Thrush is a disease that causes a certain liquid to be secreted which has the property of decomposing the horn. Canker is a disease which not only is attended with a liquid having a like property, but the last-named affection also causes fungoid horn to be secreted. Canker, therefore, appears to be an aggravation of thrush; and anybody who has been much among the animals of the poorer classes may have observed these diseases lapse into each other: thrush will, through neglect, become canker.
Thrush appears to be the commencement of the disorganization of the food. Canker is the total perversion of the secreting powers belonging to the same organ. In thrush, a foul humor having a corruptive property is poured forth. In canker, something is superadded to this. The horn itself is sent forth in large quantity as a soft, unhealthy material, totally divested of elasticity and devoid of all healthy resistance.
Any animal, being exposed to the exciting cause, may exhibit thrush; but, before canker seems capable of being produced, poor living must have undermined the constitution. Old horses—pensioners, as they are humanely termed—when turned out to grass, frequently have canker, which otherwise should be confined to the animals of poverty, on which bad lodging, no grooming, stinted food, and hard work produce sad effects. The stable in which a case of canker occurs is lamentably disgraced. Every attendant in it ought to be discharged, as the surest evidence of a gross want of industry is thereby afforded.

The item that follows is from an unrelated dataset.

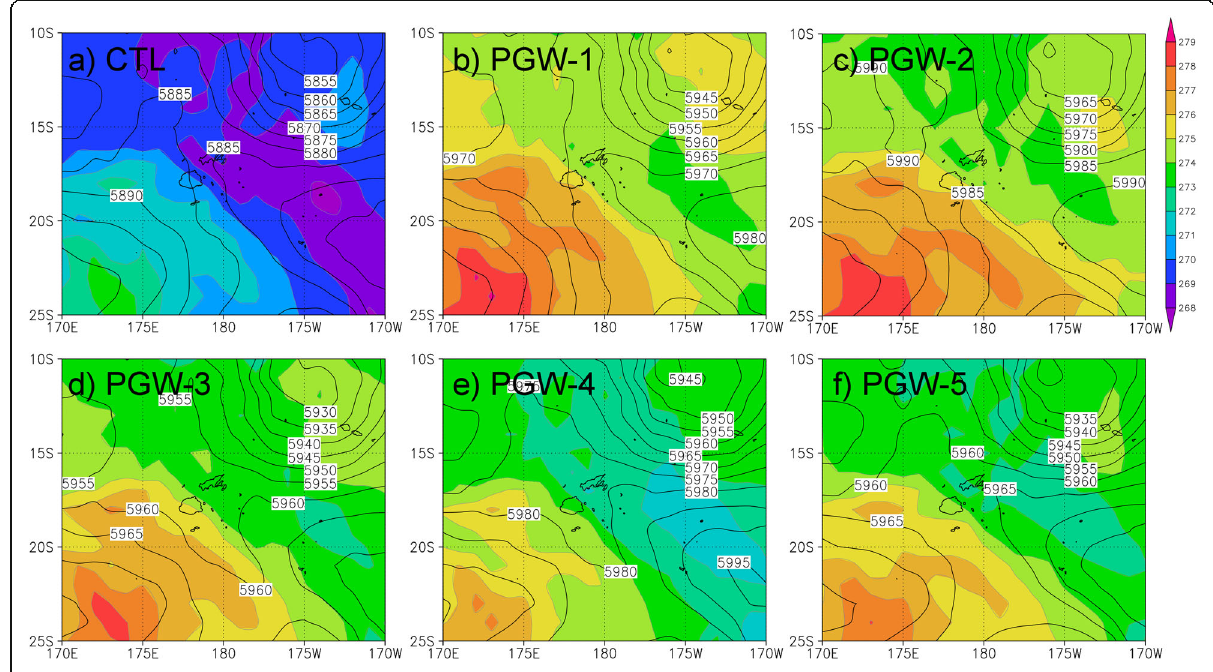
Fig. 2 Spatial distribution of atmospheric temperature and geopotential height at 500 hPa for the initial time. a The result of CTL. b - f The results of each PGW simulation. Shading is atmospheric temperature, and contours are geopotential height. The unit of the color bar is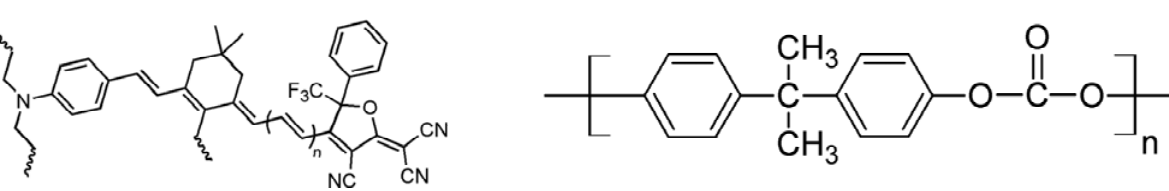
Figure 9. Molecular structures of AJLZ53 chromophore ( left ) and polycarbonate ( right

A horse, perhaps once the pride of the favorite daughter, may descend to be the hack of some bawling dust collector. Its wants increase as age progresses; but with the accumulation of years its hardships augment. It is sad, very sad, to stand within the shed of some corn-chandler, and witness, as the day draws in, ragged boys advance and shout out, "Three pen'orth o' 'ay bunds." Upon those hay-bands it is even more sad to reflect what creature will be obliged to subsist—probably the darling once of some aristocratic children! Now, cramped and diseased, it may receive no other food between this time and the following evening. The diet being meager, all the rest is on a parallel. The wretched animal is purchased only for such a space as it may pull through before it passes to the knackers. Every day of life is looked upon as a clear gain, for the carcass may be sold for very nigh the price which has been paid for the living body. The commonest attention is denied; its bed is filth, and its nightly hay-bands are cast upon the flooring.

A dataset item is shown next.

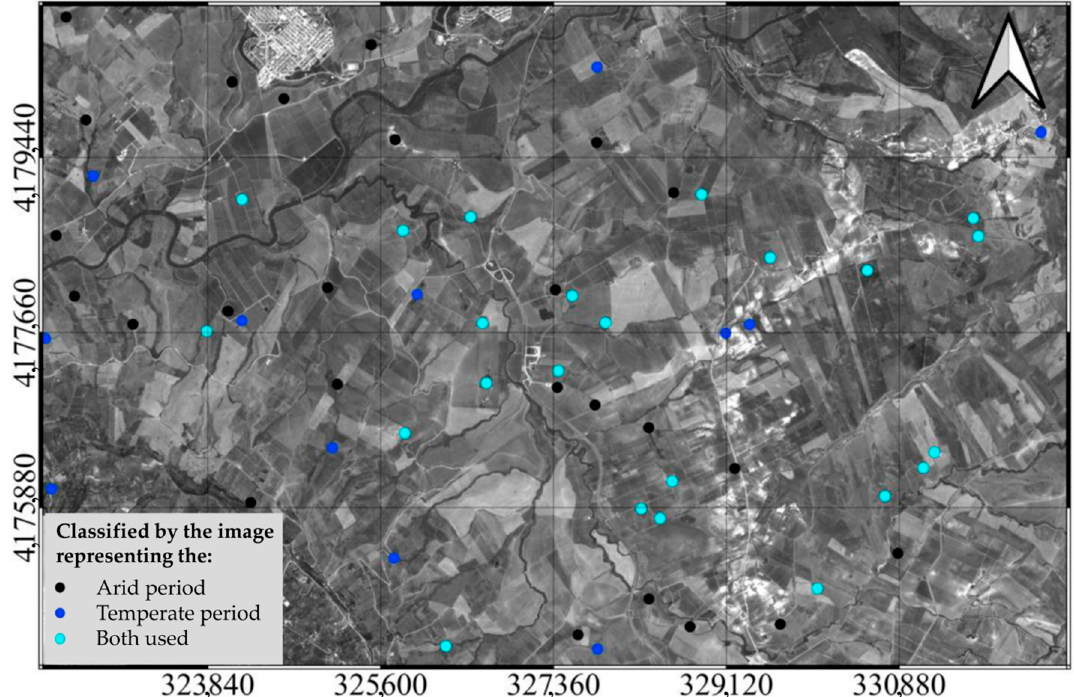
Figure 11. Spatial distribution of the hill lakes in the pilot area resulting from the segmentation-classification process. Cyan points represent lakes identified both from the images representing the arid and temperate periods; black points identify lakes classified only in the arid period; blue points identify lakes classified only in the temperate one.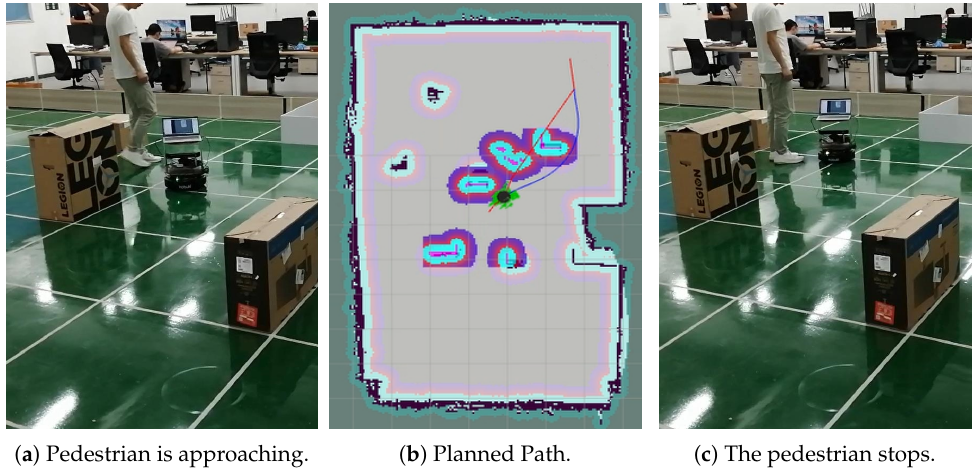
Figure 16. Snapshots of path planning in dynamic situation with a conservative walker.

What, the humane reader may inquire, can be done to prevent such a state of things? Something surely might be accomplished. To make men good, it is first necessary to educate them by communicating knowledge and also by preventing the commission of wickedness. Were the sanitary laws enforced in their spirit, no man would keep an animal who had not proper accommodation for the creature he possessed as a property. A horse or a donkey consumes much more air than any human being. The air ejected from the lungs of a quadruped is deprived of all life-sustaining qualities. The filth of a stable is as corruptive as any cess-pool connected with a laborer's cottage. The atmosphere which can in the horse engender disease cannot promote health in the superior animal. Yet how does it happen that, while sanitary reports are eloquent upon filth and fluent about cess-pools—while they descant learnedly upon foul abodes, and enter into all particulars concerning corrupted atmosphere—the close, contaminated stables in which all costermongers, and some gentlemen, shut up their drudges when the labor of the day is over, are never alluded to, are altogether abjured, as though such nuisances had no existence?